Excerpt provided section start
I started and completed Peter Schiff’s newest masterpiece yesterday, How an Economy Grows and Why it Crashes.
Written as an allegory about island dwellers that use fish for currency, the book explains how simple economics is and should be and that much of the confusion regarding the subject of economics is placed there intentionally by the elitists that don’t want the masses to get what they are doing.
The book is humorous at points and Schiff does a clever job of altering the names of real players in our nation’s economic history to expose the role that they each played. Historical figures such as FDR, Alan Greenspan, LBJ, Richard Nixon, Ben Bernanke, Hank Paulson, George W. Bush, and Barack Obama all make an appearance on the island. Peter Schiff writes himself into the story as a guest on Larry Kudlow’s show sounding a clarion call that the no-holds-barred consumption mentality is over.
The book does an excellent job of exposing Keynsianism as a fraud and proving that the Austrian School of Economics is a much better approach to handling both recessions and depressions. In addition, the book explains what capital is, how trade works and benefits an economy, and how government interference is a plague to any free-market economy.
Coincidence that I wake up to news that the President’s national debt commission is publicly announcing that our nation’s debt (over 14 trillion by next year; or about $47,000 for every RESIDENT) is “like cancer” and will “destroy the country from within.”
But I already knew that, after all, I had just completed Peter Schiff’s new book (Spoiler Alert) and that is exactly how it ends.
Excerpt provided section end
Data shown section start
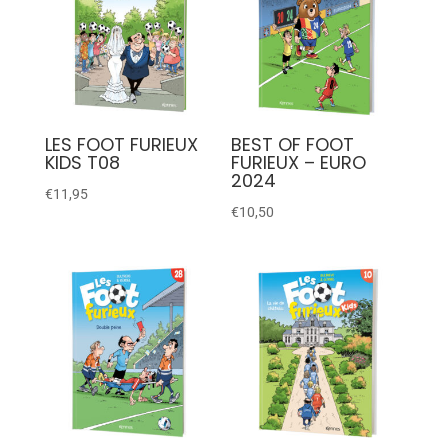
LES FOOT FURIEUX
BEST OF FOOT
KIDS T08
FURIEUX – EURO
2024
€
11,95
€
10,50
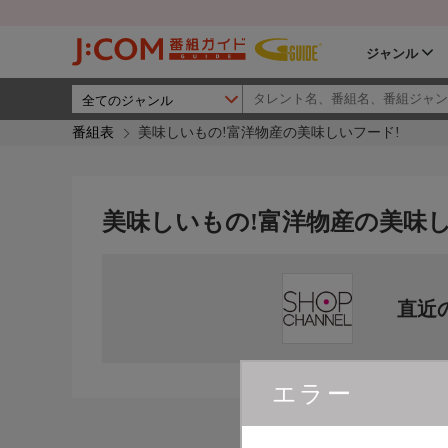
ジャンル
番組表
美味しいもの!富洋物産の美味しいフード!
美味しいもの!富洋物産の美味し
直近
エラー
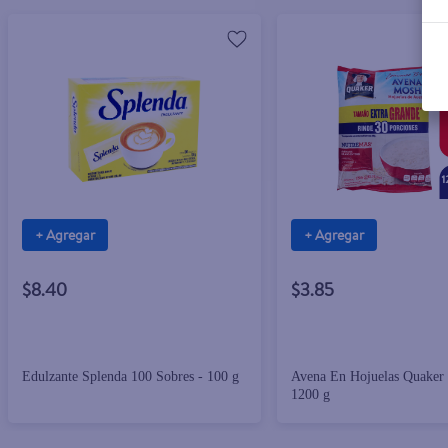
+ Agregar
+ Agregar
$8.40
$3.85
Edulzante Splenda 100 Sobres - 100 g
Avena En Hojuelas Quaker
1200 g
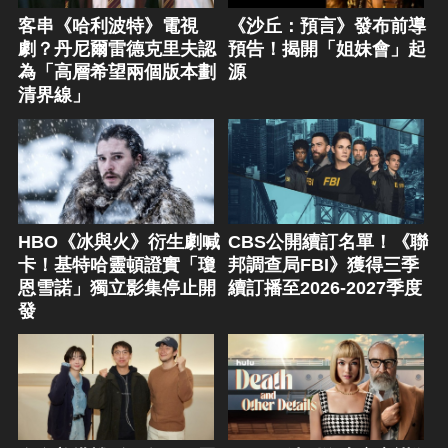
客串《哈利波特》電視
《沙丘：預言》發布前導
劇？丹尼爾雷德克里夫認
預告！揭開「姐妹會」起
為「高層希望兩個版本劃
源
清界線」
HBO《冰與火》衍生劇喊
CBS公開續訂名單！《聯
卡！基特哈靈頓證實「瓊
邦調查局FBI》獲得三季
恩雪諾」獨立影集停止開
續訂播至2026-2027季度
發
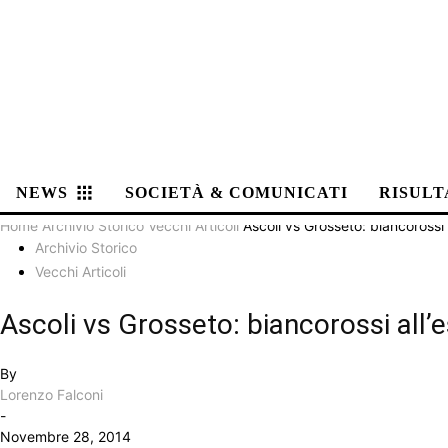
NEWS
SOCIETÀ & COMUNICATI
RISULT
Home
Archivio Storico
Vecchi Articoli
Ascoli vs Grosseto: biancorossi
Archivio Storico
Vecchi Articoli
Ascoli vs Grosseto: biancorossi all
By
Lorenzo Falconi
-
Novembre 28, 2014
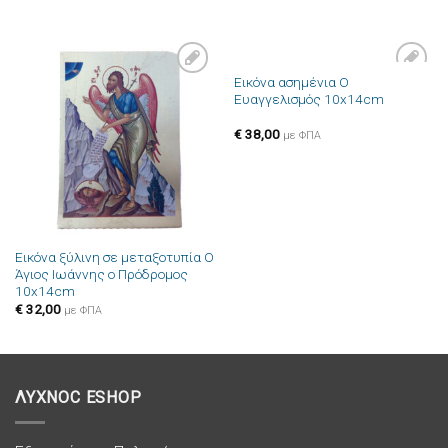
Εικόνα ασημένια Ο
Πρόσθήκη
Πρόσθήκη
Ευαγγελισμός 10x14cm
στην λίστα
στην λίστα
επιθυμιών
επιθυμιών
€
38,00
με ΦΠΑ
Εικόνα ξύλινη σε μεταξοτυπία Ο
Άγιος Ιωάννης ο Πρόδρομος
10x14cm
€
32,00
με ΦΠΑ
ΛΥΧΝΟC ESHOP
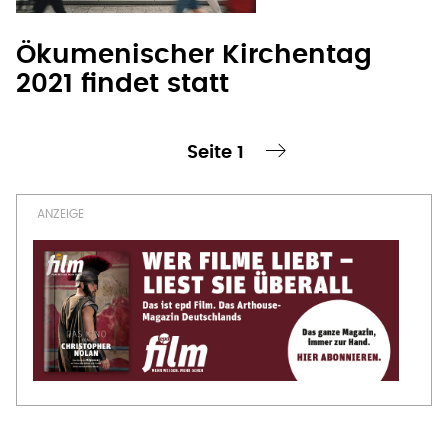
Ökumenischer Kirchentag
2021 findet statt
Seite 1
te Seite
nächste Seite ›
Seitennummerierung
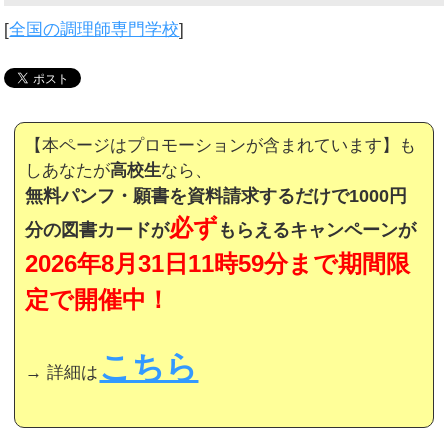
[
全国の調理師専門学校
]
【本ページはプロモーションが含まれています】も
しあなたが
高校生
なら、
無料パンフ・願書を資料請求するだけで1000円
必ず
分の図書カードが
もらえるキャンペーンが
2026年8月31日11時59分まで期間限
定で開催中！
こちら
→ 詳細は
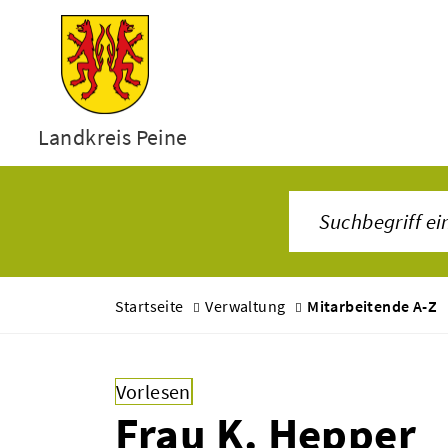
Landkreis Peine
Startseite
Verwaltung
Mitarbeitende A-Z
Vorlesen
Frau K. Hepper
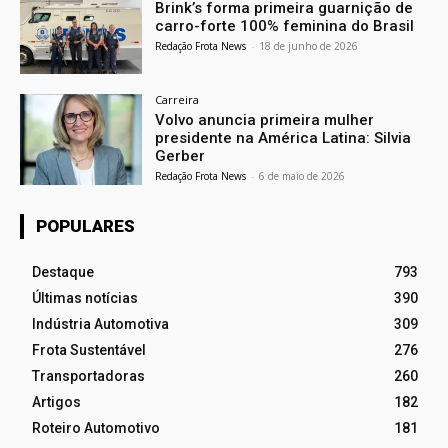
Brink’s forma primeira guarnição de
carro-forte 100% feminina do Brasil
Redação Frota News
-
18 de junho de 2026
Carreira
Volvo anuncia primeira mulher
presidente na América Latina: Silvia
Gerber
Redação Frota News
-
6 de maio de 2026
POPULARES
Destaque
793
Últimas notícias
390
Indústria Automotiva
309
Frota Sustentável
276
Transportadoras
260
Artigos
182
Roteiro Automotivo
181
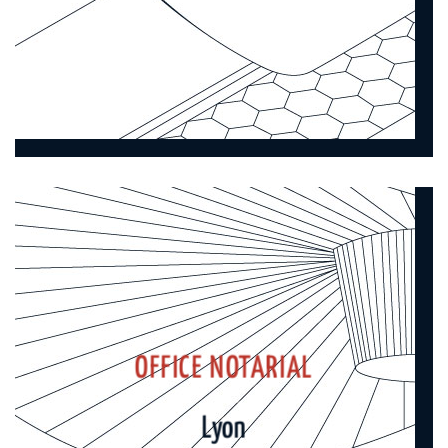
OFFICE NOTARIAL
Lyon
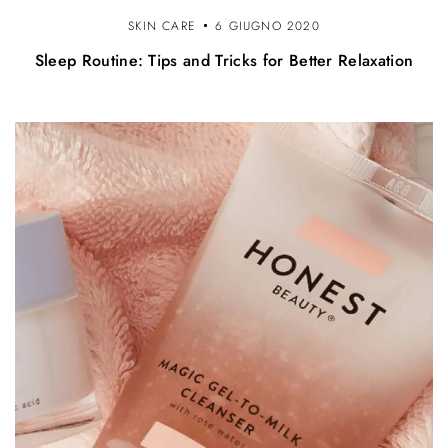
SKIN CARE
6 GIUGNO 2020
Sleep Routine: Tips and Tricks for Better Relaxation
Data shown section end
Data shown section start
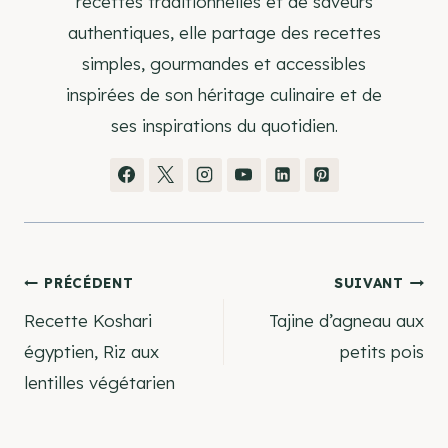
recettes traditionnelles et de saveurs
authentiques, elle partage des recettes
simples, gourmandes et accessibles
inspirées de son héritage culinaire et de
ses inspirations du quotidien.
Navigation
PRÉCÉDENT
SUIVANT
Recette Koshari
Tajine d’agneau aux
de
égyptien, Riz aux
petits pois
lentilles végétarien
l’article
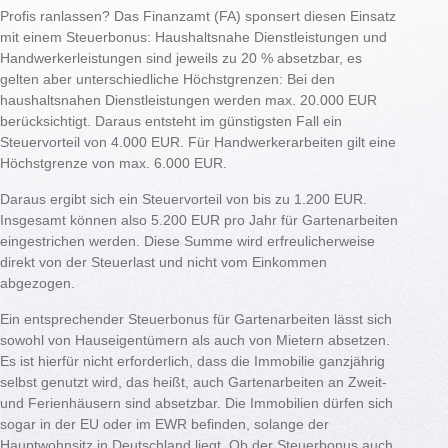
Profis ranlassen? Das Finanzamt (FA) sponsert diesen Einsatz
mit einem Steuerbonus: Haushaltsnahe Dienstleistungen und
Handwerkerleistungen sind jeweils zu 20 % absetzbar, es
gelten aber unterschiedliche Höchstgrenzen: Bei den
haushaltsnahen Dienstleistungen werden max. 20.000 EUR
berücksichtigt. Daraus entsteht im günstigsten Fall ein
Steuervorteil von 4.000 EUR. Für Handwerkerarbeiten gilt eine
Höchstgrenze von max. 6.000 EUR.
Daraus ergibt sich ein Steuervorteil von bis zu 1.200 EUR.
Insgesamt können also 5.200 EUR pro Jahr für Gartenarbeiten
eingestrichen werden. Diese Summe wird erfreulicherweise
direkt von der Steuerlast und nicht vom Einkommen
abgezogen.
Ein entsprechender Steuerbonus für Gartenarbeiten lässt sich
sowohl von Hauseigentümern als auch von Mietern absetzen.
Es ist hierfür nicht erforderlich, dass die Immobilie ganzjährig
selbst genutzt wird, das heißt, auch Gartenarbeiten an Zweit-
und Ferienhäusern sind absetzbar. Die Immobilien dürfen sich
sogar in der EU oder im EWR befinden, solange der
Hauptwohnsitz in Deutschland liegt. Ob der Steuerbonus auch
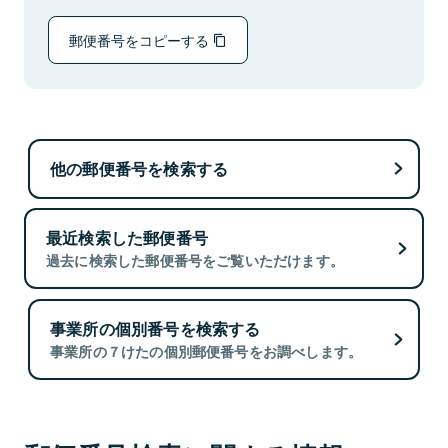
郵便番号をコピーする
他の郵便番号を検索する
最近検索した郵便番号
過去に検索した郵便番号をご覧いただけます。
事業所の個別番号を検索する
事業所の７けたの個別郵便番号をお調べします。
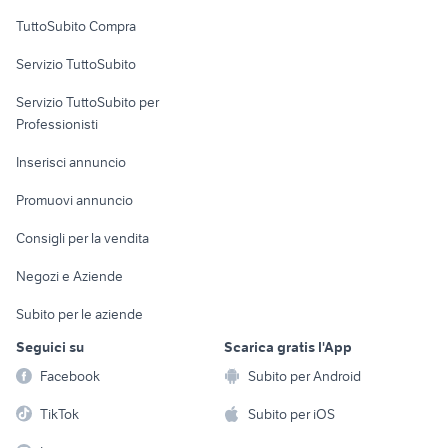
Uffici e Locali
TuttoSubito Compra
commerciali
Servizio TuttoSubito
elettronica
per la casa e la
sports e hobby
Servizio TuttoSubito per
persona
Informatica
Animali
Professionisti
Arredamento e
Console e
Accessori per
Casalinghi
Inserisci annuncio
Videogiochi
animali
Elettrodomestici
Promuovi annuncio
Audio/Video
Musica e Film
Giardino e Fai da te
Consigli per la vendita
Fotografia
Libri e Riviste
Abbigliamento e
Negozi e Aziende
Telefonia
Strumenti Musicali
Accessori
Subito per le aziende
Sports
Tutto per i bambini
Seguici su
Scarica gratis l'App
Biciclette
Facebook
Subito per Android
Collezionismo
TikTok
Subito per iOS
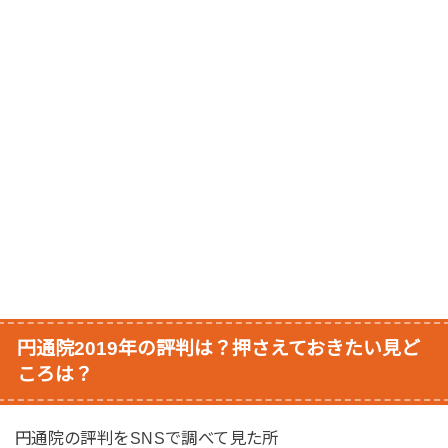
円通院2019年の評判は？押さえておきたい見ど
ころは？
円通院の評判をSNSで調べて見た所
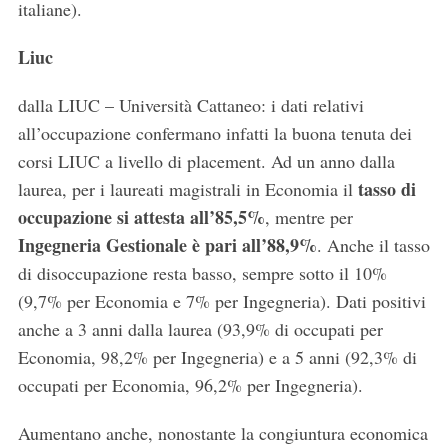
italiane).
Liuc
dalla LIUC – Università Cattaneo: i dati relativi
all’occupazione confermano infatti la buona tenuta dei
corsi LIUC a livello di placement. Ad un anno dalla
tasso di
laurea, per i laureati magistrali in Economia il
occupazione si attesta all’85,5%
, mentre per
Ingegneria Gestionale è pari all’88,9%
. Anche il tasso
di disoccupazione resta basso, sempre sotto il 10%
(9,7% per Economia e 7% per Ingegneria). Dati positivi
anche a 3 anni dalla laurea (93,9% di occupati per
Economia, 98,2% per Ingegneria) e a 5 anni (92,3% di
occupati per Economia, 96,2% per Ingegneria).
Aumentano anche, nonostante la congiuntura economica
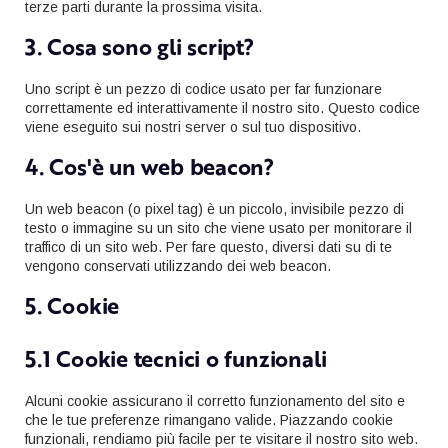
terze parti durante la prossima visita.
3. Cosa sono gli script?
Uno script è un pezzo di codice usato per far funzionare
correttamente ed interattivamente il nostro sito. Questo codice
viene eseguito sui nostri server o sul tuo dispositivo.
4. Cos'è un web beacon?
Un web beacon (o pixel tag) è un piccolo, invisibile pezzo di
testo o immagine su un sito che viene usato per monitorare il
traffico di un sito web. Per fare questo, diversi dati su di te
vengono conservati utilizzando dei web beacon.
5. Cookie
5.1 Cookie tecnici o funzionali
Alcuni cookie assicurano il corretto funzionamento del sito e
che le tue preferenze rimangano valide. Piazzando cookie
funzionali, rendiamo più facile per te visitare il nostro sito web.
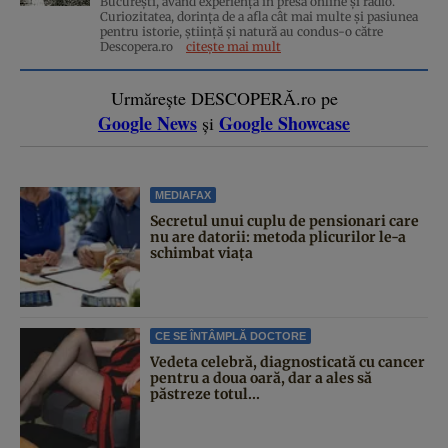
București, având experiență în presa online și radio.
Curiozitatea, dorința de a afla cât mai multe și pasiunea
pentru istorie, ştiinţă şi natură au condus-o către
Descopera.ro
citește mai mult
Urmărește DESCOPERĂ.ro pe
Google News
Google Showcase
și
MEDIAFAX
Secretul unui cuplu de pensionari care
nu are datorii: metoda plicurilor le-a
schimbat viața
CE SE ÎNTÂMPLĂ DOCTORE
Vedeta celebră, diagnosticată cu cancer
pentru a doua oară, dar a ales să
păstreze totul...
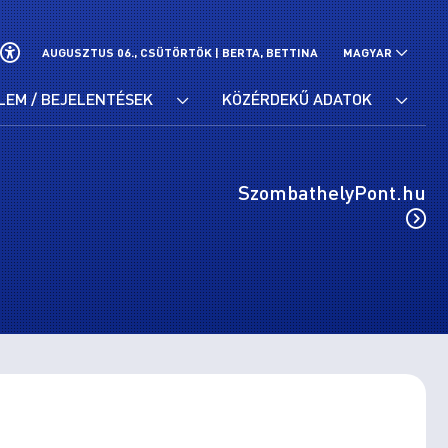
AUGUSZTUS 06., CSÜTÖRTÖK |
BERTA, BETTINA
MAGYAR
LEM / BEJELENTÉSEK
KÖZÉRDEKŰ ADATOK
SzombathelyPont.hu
Data shown section end
▶ _Task directions_
List every historical figure that the book review names as appearing on the island. The items have no connection to the book review.

▶ _Your response_
FDR, Alan Greenspan, LBJ, Richard Nixon, Ben Bernanke, Hank Paulson, George W. Bush, Barack Obama